The “long change” portion of the Conference focused in on specific teams. Steve Burtch talked about the Leafs and Sens and coaching changes, friend of the blog Emmanuel Perry talked about the Sens, Microstats and Blue Line Data and Andrew Berkshire talked about the Canadiens and PK Subban.
Burtch looked at usage and how performance shifted after a coaching change. He showed player usage charts (PUC) of the Leafs under Carlyle and then under Horachek to give us an idea how players usage has changed. He did the same thing with the Sens looking at the usage under Maclean and then Cameron. He talked about how the performance has gotten better for each team and used to the PUC to explain why.

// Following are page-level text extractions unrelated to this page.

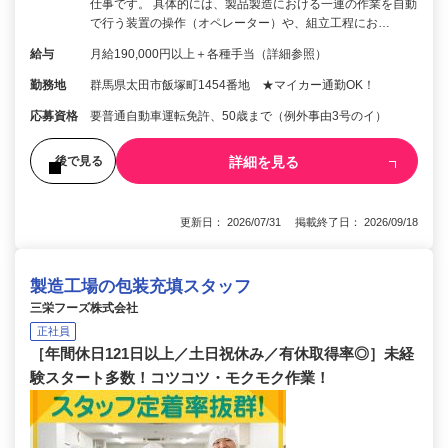
仕事です。 具体的には、製品製造における一連の作業を自動
で行う装置の操作（オペレーター）や、組立工程にお…
給与
月給190,000円以上＋各種手当（詳細参照）
勤務地
群馬県太田市飯塚町1454番地 ★マイカー通勤OK！
応募資格
要普通自動車運転免許、50歳まで（例外事由3号のイ）
詳細を見る
後で見る
更新日： 2026/07/31 掲載終了日： 2026/09/18
製造工場の包装充填スタッフ
三栄フーズ株式会社
正社員
［年間休日121日以上／土日祝休み／有休取得率◎］未経
験スタート多数！コツコツ・モクモク作業！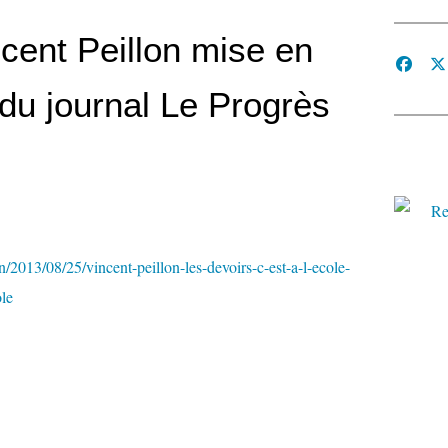
ncent Peillon mise en
e du journal Le Progrès
n/2013/08/25/vincent-peillon-les-devoirs-c-est-a-l-ecole-
ole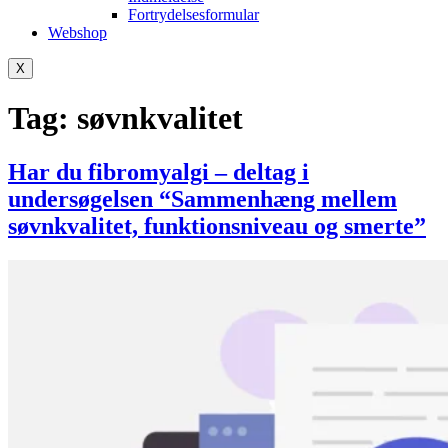
Fortrydelsesformular
Webshop
X
Tag:
søvnkvalitet
Har du fibromyalgi – deltag i
undersøgelsen “Sammenhæng mellem
søvnkvalitet, funktionsniveau og smerte”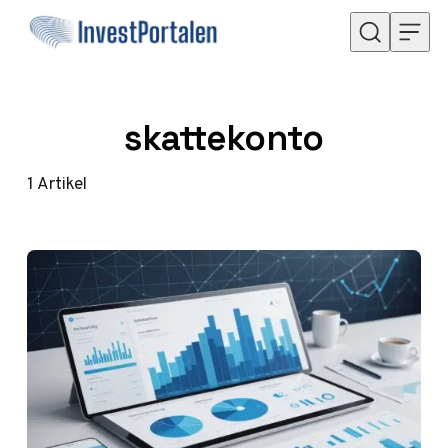
Hoppa till innehåll
skattekonto
1
Artikel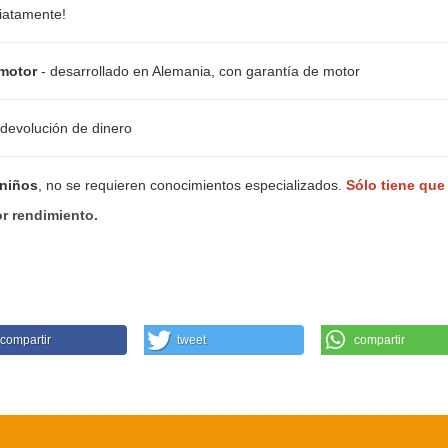
diatamente!
motor
- desarrollado en Alemania, con garantía de motor
 devolución de dinero
 niños
, no se requieren conocimientos especializados.
Sólo tiene que
r rendimiento.
compartir
tweet
compartir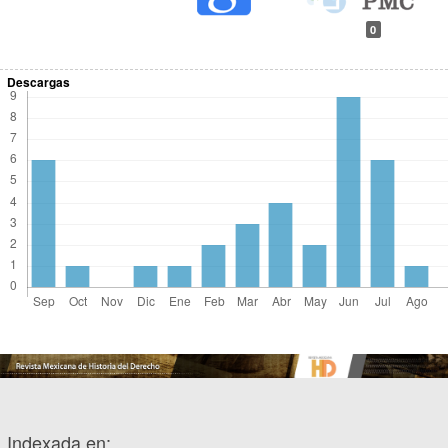
0
Descargas
Indexada en: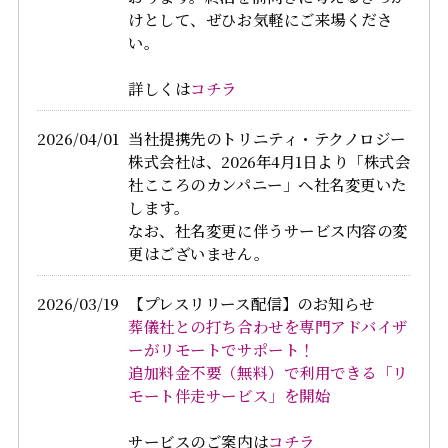
けとして、ぜひお気軽にご来場くださ
い。
詳しくは
コチラ
2026/04/01
当社提携先のトリニティ・テクノロジー
株式会社は、2026年4月1日より「株式会
社こころのカンパニー」へ社名変更いた
します。
なお、社名変更に伴うサービス内容の変
更はございません。
2026/03/19
【プレスリリース配信】のお知らせ
葬儀社との打ち合わせを専門アドバイザ
ーがリモートでサポート！
追加料金不要（無料）で利用できる「リ
モート伴走サービス」を開始
サービスのご案内は
コチラ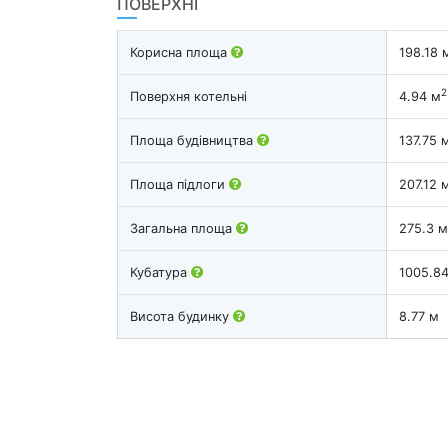
ПОВЕРХНІ
Корисна площа
198.18 
2
Поверхня котельні
4.94 м
Площа будівництва
137.75 
Площа підлоги
207.12 
Загальна площа
275.3 м
Кубатура
1005.8
Висота будинку
8.77 м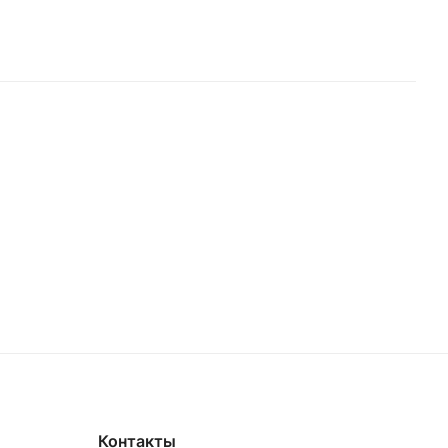
Контакты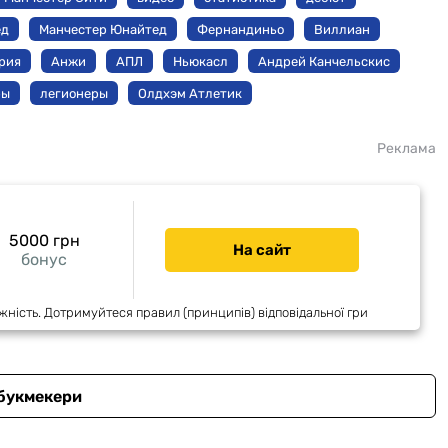
ед
Манчестер Юнайтед
Фернандиньо
Виллиан
рия
Анжи
АПЛ
Ньюкасл
Андрей Канчельскис
ры
легионеры
Олдхэм Атлетик
Реклама
5000 грн
На сайт
бонус
жність. Дотримуйтеся правил (принципів) відповідальної гри
 букмекери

Emmanuel discussed the project he had been working on over the past year. He tracked every blue line play for the Sens for the past season. Every time the puck crosses over the blue line whether it be an entry or an exit he was tracking it. He said there are about 400-500 of these events a game. He showed how Cody Ceci had a poor Corsi and explained that he was the worst Senators d man at preventing controlled entries. This was one of the best presentations of the whole day. I was so drawn in by it that I completely forgot to write notes on it. I hope the presentation slides become available on online so we can all get a chance to see his great work.*
*editors note: Emmanuel has posted his presentation to youtube, which can be seen here
Berkshire had a great presentation breaking down PK Subban. He talked about how the Canadiens coaching staff has tried to change Subban’s style of play to make him a better defencemen. What baffled me about that was they decided to do this the year after he won the Norris Trophy. The Canadiens thought that Subban was a defensive liability. What Berkshire showed was that in getting Subban to play “safe hockey” (chips off the glass, dumps in etc), he has actually become a worse defensive player.
The “third period” had Tom Awad talking about the future of hockey analytics, Timo Seppa applying fancy stats to the NCAA and Michael Schuckers talking about Central Scouting and the draft. Awad’s presentation was similar to that of Vollmans in talking about Sport Vision. He discussed how this is going to drive the future of hockey analytics not just from the new data we will be able to get but also to improve on the data we already have. For example shot location data is all done manually, so many errors have occurred with shots being taken from crowd as an example. Tracking technology will eliminate all those mistakes.
Timo has been tracking zone entries for Quinnipac University. He talked about the importance of gaining the zone with control and how important it is for defencemen to break up those entries. He showed how a couple defencemen were perceived as being not great defensively actually excelled preventing entries (all players were anonymous).
Finally Schuckers capped off the day with a great presentation on Central Scouting (CSS) and the NHL draft. He talked about CSS as being the “market” and if NHL scouts could beat the market. Turns out scouts can beat the market however only early in the draft. For the first 20 picks or so CSS and Scouts each do a similarly good job at picking players (based on future GP and TOI). From around pick 20 to pick 100 the scouts were better, and from about pick 180 on CSS was better. Schuckers than estimated that value scouts provide is around 2M dollars, and that value comes in rounds 2 and 3.
Overall this was an amazing experience. I got to meet some great people who are driving the hockey analytics movement as well as some awesome people who like myself are along for ride. The weekend was full of jokes and debates, I have so many topics and ideas I want to explore further. Be on the lookout here for that.